- Born: 20 November 1957 (age 68) County Wexford, Ireland
- Education: University College Dublin
- Occupations: Head of Forecasting, Met Éireann
- Notable credit: Met Éireann forecast on RTÉ
- Spouse: Mary Duggan
- Children: 3

= Gerald Fleming =

Irish meteorologist (b. 1957)

Gerald Fleming (born 20
November 1957) is an Irish former meteorologist and weather presenter. He joined Met Éireann in 1980 and worked as co-ordinator of the RTÉ Television weather team. He served as Head of Forecasting in Met Éireann until his retirement in December 2017. He is now involved with the World Bank and travels all over the world helping other countries improve their weather stations.

== Early and personal life ==
He was born in County Wexford, where he still lives today. He attended a local Christian Brothers school. He is married to Mary Duggan, an architect, and has three children and one grandson.

He has been involved with the Wexford Swimming Club, Leinster Swimming, and the Wexford Arts Centre.

==Career==
Fleming attended University College Dublin where he studied for four years. He earned a Bachelor of Science in Experimental Physics. In 1980 he achieved a Master of Science following two years of research in the Atmospherics Group of the UCD Physics Department. When he left university, he moved straight to Irish Met Service. After sixteen months training, he was deployed to Dublin Airport as an aviation forecaster. He moved to the Glasnevin base two years later.

He gave his first weather forecast in July 1985. In 1990, he was made co-ordinator of weather at RTÉ Television. While on television he was noted for his tendency to wink.

He has served as Chairperson of the International Association of Broadcast Meteorology and co-chair of the First World Conference on Broadcast Meteorology. He has also chaired the Expert Team on Media Issues for the World Meteorological Organisation and since 2005 has been Chair of the Public Weather Service Delivery Programme Group for WMO, and a member of the Management Group on the WMO Commission for Basic Systems.

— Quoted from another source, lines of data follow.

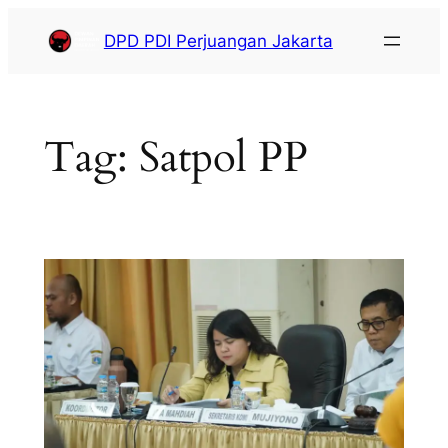
DPD PDI Perjuangan Jakarta
Tag:
Satpol PP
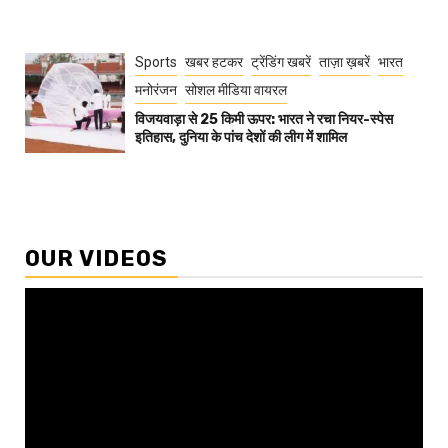
Sports
खबर हटकर
ट्रेंडिंग खबरें
ताज़ा ख़बरें
भारत
मनोरंजन
सोशल मीडिया वायरल
विजयवाड़ा से 25 किमी ऊपर: भारत ने रचा नियर-स्पेस
इतिहास, दुनिया के पांच देशों की लीग में शामिल
OUR VIDEOS
Video
Player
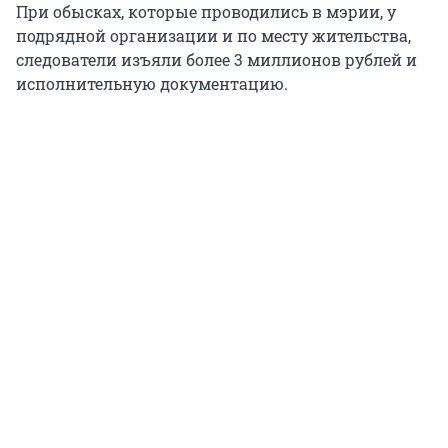
При обысках, которые проводились в мэрии, у
подрядной организации и по месту жительства,
следователи изъяли более 3 миллионов рублей и
исполнительную документацию.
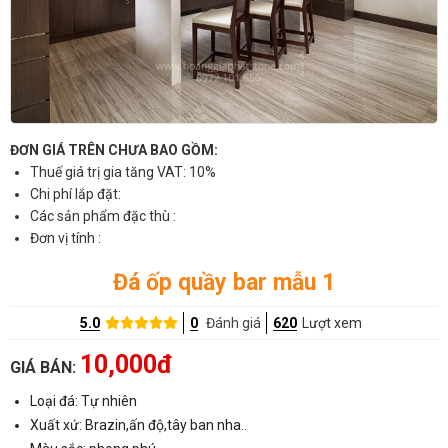
ĐƠN GIÁ TRÊN CHƯA BAO GỒM:
Thuế giá trị gia tăng VAT: 10%
Chi phí lắp đặt:
Các sản phẩm đặc thù :
Đơn vị tính :
Đá ốp quầy bar mẫu 1
5.0
0
Đánh giá
620
Lượt xem
10,000đ
GIÁ BÁN:
Loại đá: Tự nhiên
Xuất xứ: Brazin,ấn độ,tây ban nha..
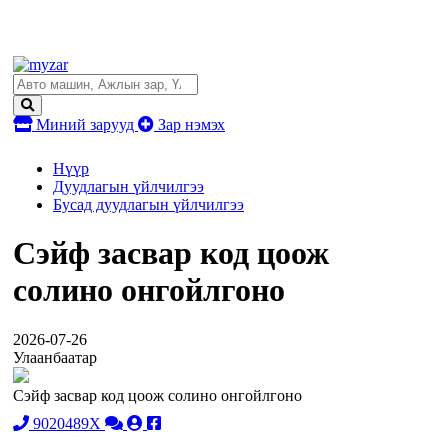
Миний зарууд
Зар нэмэх
Нүүр
Дуудлагын үйлчилгээ
Бусад дуудлагын үйлчилгээ
Сэйф засвар код цоож
солино онгойлгоно
2026-07-26
Улаанбаатар
Сэйф засвар код цоож солино онгойлгоно
9020489X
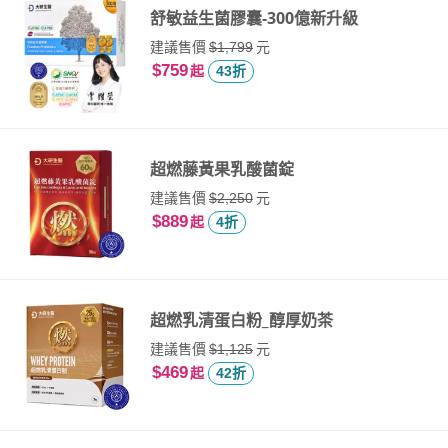
舒敏益生菌膠囊-300億新升級
建議售價
元
$1,799
$759
起
43折
超燃藤黃果乳酸菌錠
建議售價
元
$2,250
$889
起
4折
超燃乳清蛋白粉_醇厚奶茶
建議售價
元
$1,125
$469
起
42折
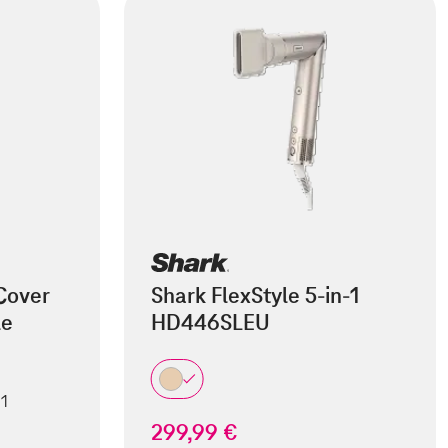
Cover
Shark FlexStyle 5-in-1
le
HD446SLEU
 1
299,99 €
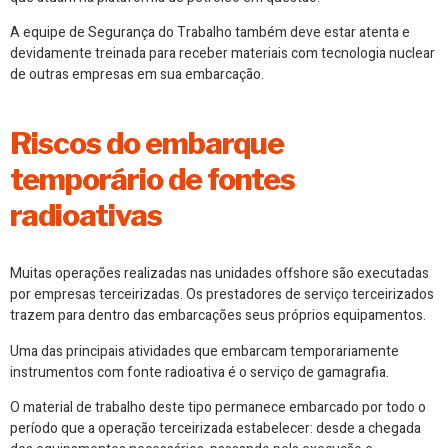
A equipe de Segurança do Trabalho também deve estar atenta e
devidamente treinada para receber materiais com tecnologia nuclear
de outras empresas em sua embarcação.
Riscos do embarque
temporário de fontes
radioativas
Muitas operações realizadas nas unidades offshore são executadas
por empresas terceirizadas. Os prestadores de serviço terceirizados
trazem para dentro das embarcações seus próprios equipamentos.
Uma das principais atividades que embarcam temporariamente
instrumentos com fonte radioativa é o serviço de gamagrafia.
O material de trabalho deste tipo permanece embarcado por todo o
período que a operação terceirizada estabelecer: desde a chegada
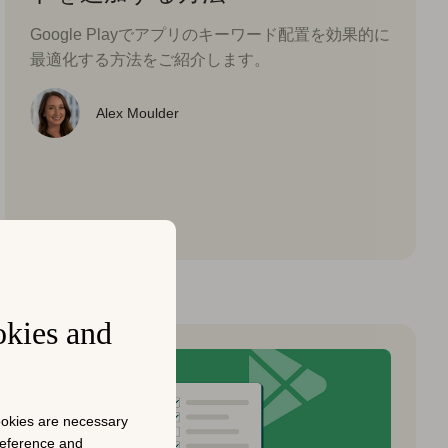
Google Playでアプリのキーワード配置を効果的に
最適化する方法をご紹介します。
Alex Moulder
okies and
cookies are necessary
preference and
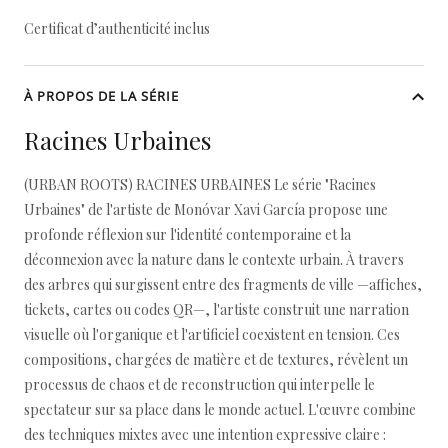
Certificat d’authenticité inclus
À PROPOS DE LA SÉRIE
Racines Urbaines
(URBAN ROOTS) RACINES URBAINES Le série "Racines
Urbaines" de l'artiste de Monóvar Xavi García propose une
profonde réflexion sur l'identité contemporaine et la
déconnexion avec la nature dans le contexte urbain. À travers
des arbres qui surgissent entre des fragments de ville —affiches,
tickets, cartes ou codes QR—, l'artiste construit une narration
visuelle où l'organique et l'artificiel coexistent en tension. Ces
compositions, chargées de matière et de textures, révèlent un
processus de chaos et de reconstruction qui interpelle le
spectateur sur sa place dans le monde actuel. L'œuvre combine
des techniques mixtes avec une intention expressive claire :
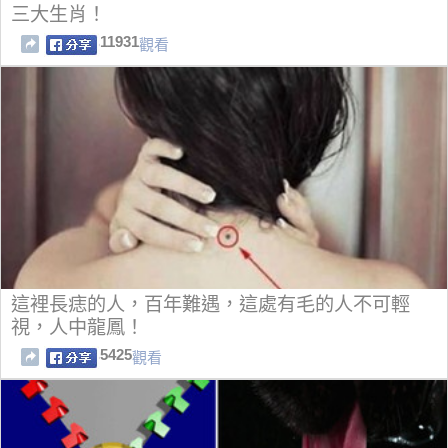
三大生肖！
11931
觀看
這裡長痣的人，百年難遇，這處有毛的人不可輕
視，人中龍鳳！
5425
觀看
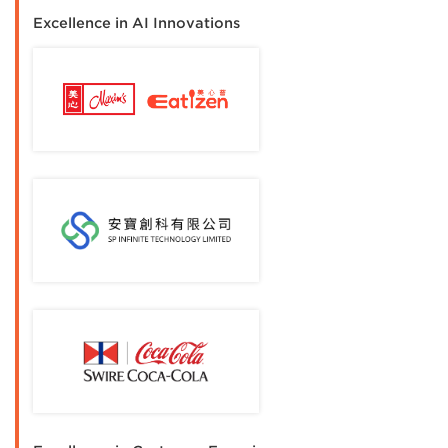
Excellence in AI Innovations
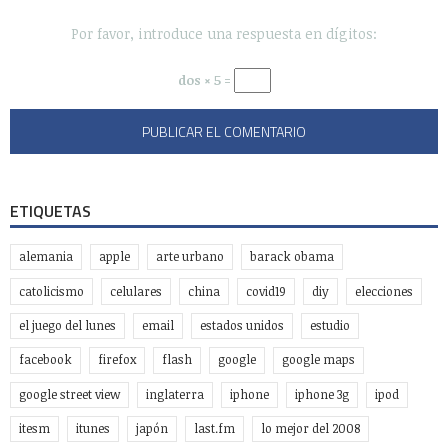
Por favor, introduce una respuesta en dígitos:
dos × 5 =
ETIQUETAS
alemania
apple
arte urbano
barack obama
catolicismo
celulares
china
covid19
diy
elecciones
el juego del lunes
email
estados unidos
estudio
facebook
firefox
flash
google
google maps
google street view
inglaterra
iphone
iphone 3g
ipod
itesm
itunes
japón
last.fm
lo mejor del 2008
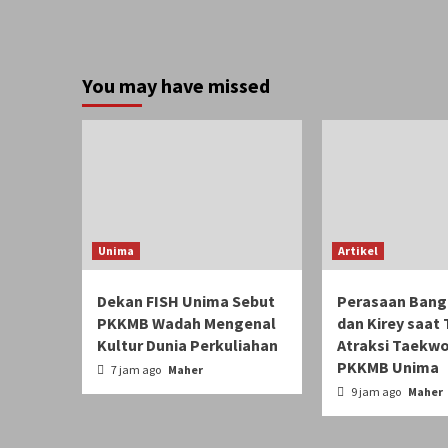
You may have missed
Unima
Artikel
Dekan FISH Unima Sebut
Perasaan Bang
PKKMB Wadah Mengenal
dan Kirey saat
Kultur Dunia Perkuliahan
Atraksi Taekwo
PKKMB Unima
7 jam ago
Maher
9 jam ago
Maher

Fleming was Head of the General Forecasting Division in Met Éireann until his retirement in December 2017. In that position he representatived Met Éireann to the media. He was also a regular contributor to Mooney on RTÉ Radio 1. He currently works with the World Bank helping the international community improve weather stations. He is the treasurer of the International Association of Broadcast Meteorology (IABM).